Non-coding DNA sequences comprise a very large proportion of the total genomic content of mammals, most other vertebrates, many invertebrates, and most plants. Unraveling the functional significance of non-coding DNA depends on how well we are able to align non-coding DNA sequences. However, the alignment of non-coding DNA sequences is more difficult than aligning protein-coding sequences.
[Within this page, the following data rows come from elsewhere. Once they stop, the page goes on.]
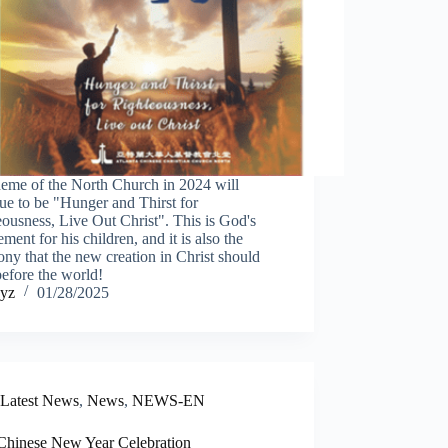
heme of the North Church in 2024 will
ue to be "Hunger and Thirst for
ousness, Live Out Christ". This is God's
ement for his children, and it is also the
ony that the new creation in Christ should
efore the world!
yz
01/28/2025
Latest News
,
News
,
NEWS-EN
Chinese New Year Celebration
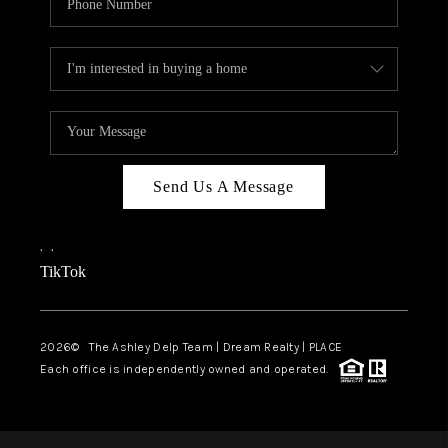
Send Us A Message
,
,
TikTok
2026
© The Ashley Delp Team | Dream Realty | PLACE
Each office is independently owned and operated.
Here we present an improved pair-hidden-Markov-Model (pair HMM) based method for performing global pairwise alignment of non-coding DNA sequences. The method uses an explicit model of indel length frequency distribution which can be specified, and allows any time reversible model of nucleotide substitution. The method uses a deterministic global optimiser to find the alignment with the highest posterior probability. We test MCALIGN2 in simulations, and compare it to a previous Monte Carlo based method (MCALIGN), to the pair HMM method of Knudsen and Miyamoto, and to a heuristic method (AVID) that performed very well in a previous simulation study. We show that the pair HMM methods have excellent performance for all combinations of parameter values we have considered. MCALIGN2 is up to ten times faster than MCALIGN. MCALIGN2 is more accurate in resolving indels given an accurate explicit model than heuristic methods, but is computationally slower.
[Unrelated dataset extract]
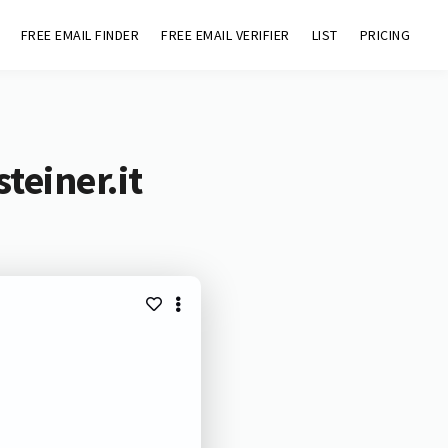
FREE EMAIL FINDER
FREE EMAIL VERIFIER
LIST
PRICING
teiner.it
MCALIGN2 produces better quality alignments by explicitly using biological knowledge about the indel length distribution and time reversible models of nucleotide substitution. As a result, it can outperform other available sequence alignment methods for the cases we have considered to align non-coding DNA sequences.
非编码DNA序列在哺乳动物、大多数其他脊椎动物、许多无脊椎动物和大多数植物的基因组总含量中占很大比例。揭示非编码DNA的功能意义取决于我们对非编码DNA序列进行比对的能力。然而,非编码DNA序列的比对比蛋白质编码序列的比对更困难。
在此,我们提出一种基于改进的双隐马尔可夫模型(pair HMM)的方法,用于对非编码DNA序列进行全局成对比对。该方法使用可指定的插入缺失长度频率分布的显式模型,并允许核苷酸替换的任何时间可逆模型。该方法使用确定性全局优化器来找到后验概率最高的比对。我们在模拟中测试了MCALIGN2,并将其与先前基于蒙特卡洛的方法(MCALIGN)、Knudsen和Miyamoto的双隐马尔可夫模型方法以及在先前模拟研究中表现出色的启发式方法(AVID)进行比较。我们表明,对于我们考虑的所有参数值组合,双隐马尔可夫模型方法都具有出色的性能。MCALIGN2比MCALIGN快十倍。在给定准确的显式模型时,MCALIGN2在解析插入缺失方面比启发式方法更准确,但计算速度较慢。
MCALIGN2通过明确使用关于插入缺失长度分布和核苷酸替换时间可逆模型的生物学知识,产生质量更高的比对。因此,对于我们考虑的比对非编码DNA序列的情况,它可以优于其他可用的序列比对方法。